Auch wenn die letzten neuen Töne lange her sind, bleiben sich die Mannen um Sänger und Textschreiber Till Lindemann auf den 47 Minuten der neuen Scheibe treu – musikalisch, und auch mit all dem Drumherum. Bereits der am 28. März voraus geschickte Vorbote “Deutschland” sorgte nicht nur auf Grund seiner packenden Musik im typischen, treibenden Rammstein-Stil mit von Elektronik begleitetem Metal für Aufsehen, sondern auch durch ein episches, fast zehnminütiges Video, das einen durch die deutsche Geschichte mitnahm und bei dessen Aufgreifen von Szenerien der dazugehörenden Nazi-Zeit viele verdrängten, dass sich Rammstein im Text so deutlich wie kaum zuvor von Liebe zum Vaterland distanzierten.
Mit dem vieldiskutierten Song eröffnen Rammstein ihr neues Album, welches wie immer elf Stücke aufbietet.
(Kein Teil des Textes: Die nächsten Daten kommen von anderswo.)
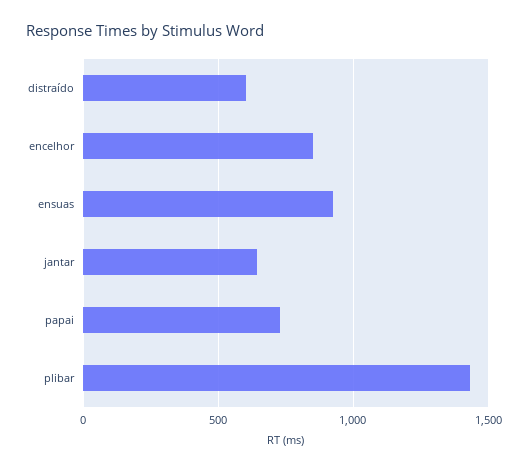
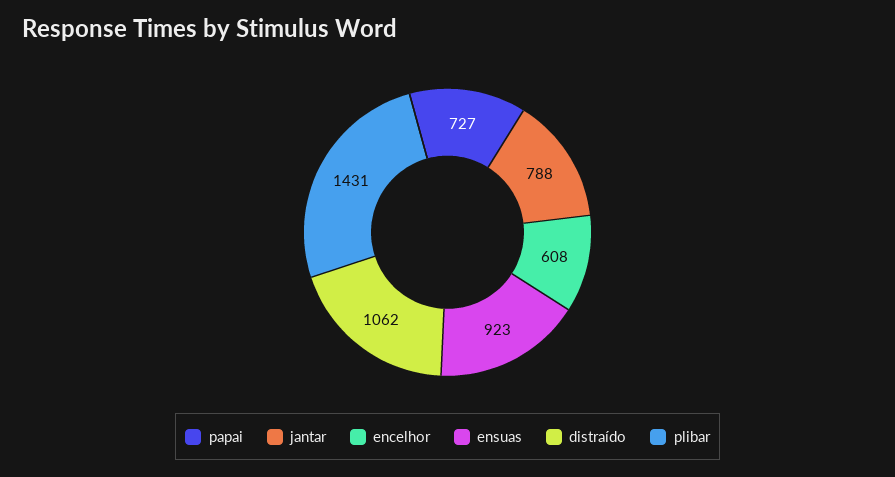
distraído: 600 -> 1062
encelhor: 850 -> 608
jantar: 650 -> 788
Das zweite hiervon kennt man auch bereits, und als “Radio” Ende April seine Premiere feierte, da geschah dies nicht schlicht auf YouTube oder ähnlich, nein, die Pyro-Metaller beschertem dem Video eine spektakuläre Off-Air-Premiere, als es in Berlin, Hamburg und Köln im öffentlichen Raum an eine Hauswand gebeamt wurde. Über 1000 Fans kamen jeweils zusammen, um das Video zum deutlich gewöhnlicheren und trotzdem im Ohr einnistenden Stück zu sehen und parallel die Single erstmalig im Radio zu hören.
Für genug Gesprächsstoff war also im Vorfeld gesorgt, zusammen mit einer in Minutenschnelle ausverkauften Tournee, und so ist derjenige, der vorhergesagt hatte, dass dieses Album völlig unabhängig von allen möglichen Rezensionen auf Platz 1 der Charts schießen würde, kein Prophet. So wird es sein, das aber auch völlig zu Recht.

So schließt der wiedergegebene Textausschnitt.